**Input:**
__________

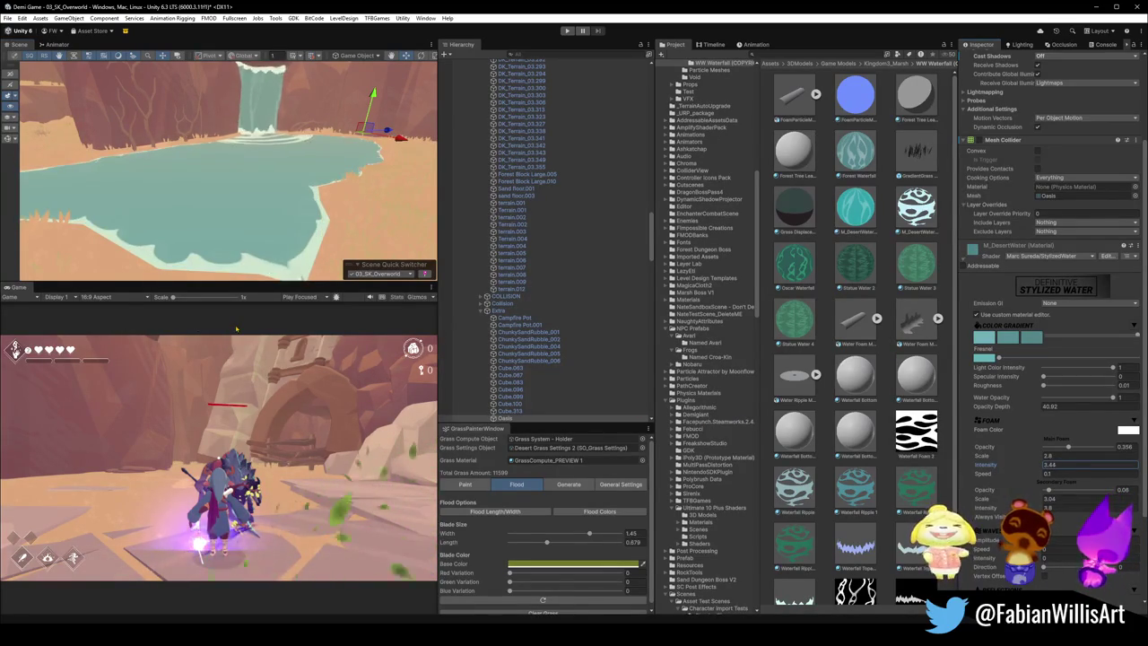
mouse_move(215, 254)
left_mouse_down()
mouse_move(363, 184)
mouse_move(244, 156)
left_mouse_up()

__________

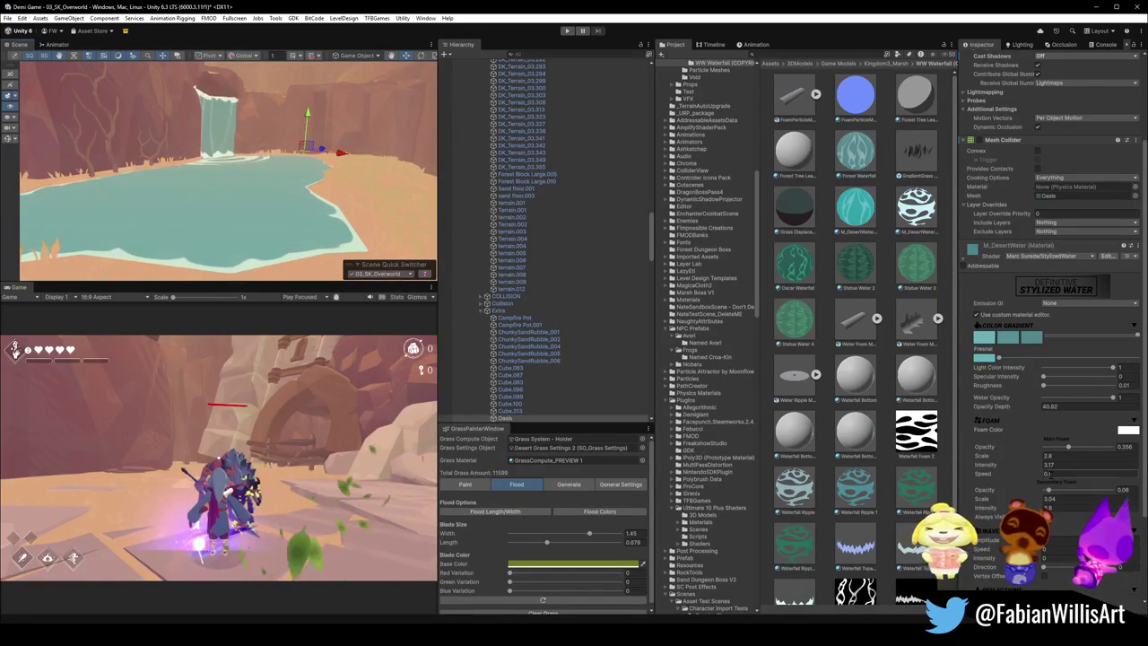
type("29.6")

__________

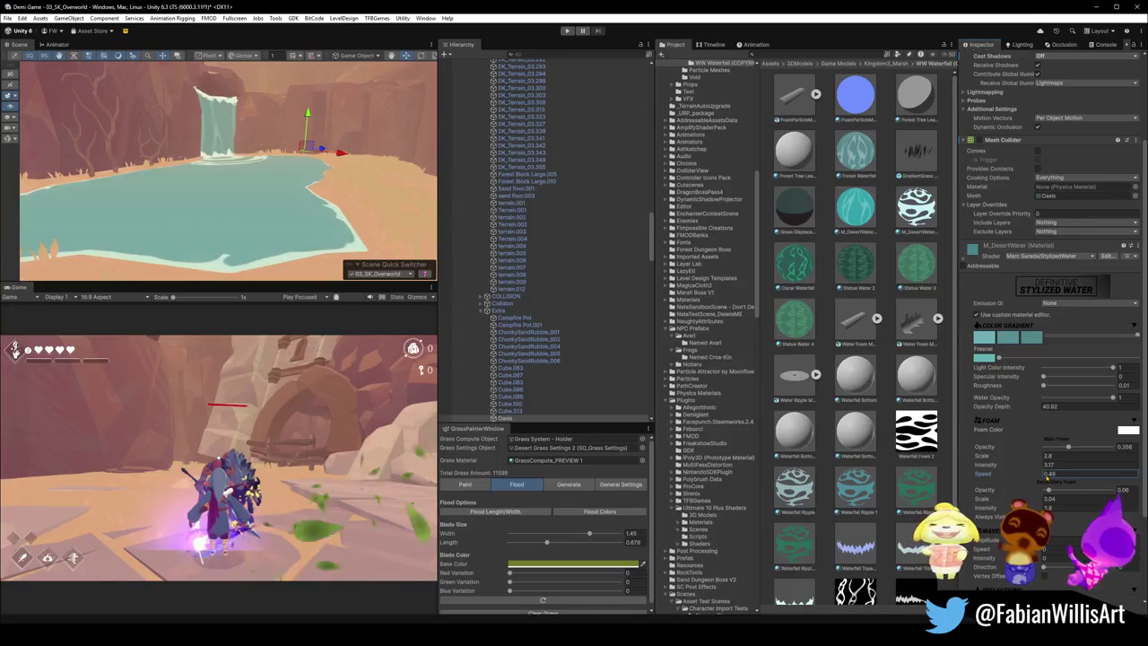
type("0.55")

__________

**Work to be completed:** Repeat exactly the lines above from the one with "left_mouse_down()" up to and including the one with "left_mouse_up()". No other line belongs in the reply.

**Response box:**
left_mouse_down()
mouse_move(363, 184)
mouse_move(244, 156)
left_mouse_up()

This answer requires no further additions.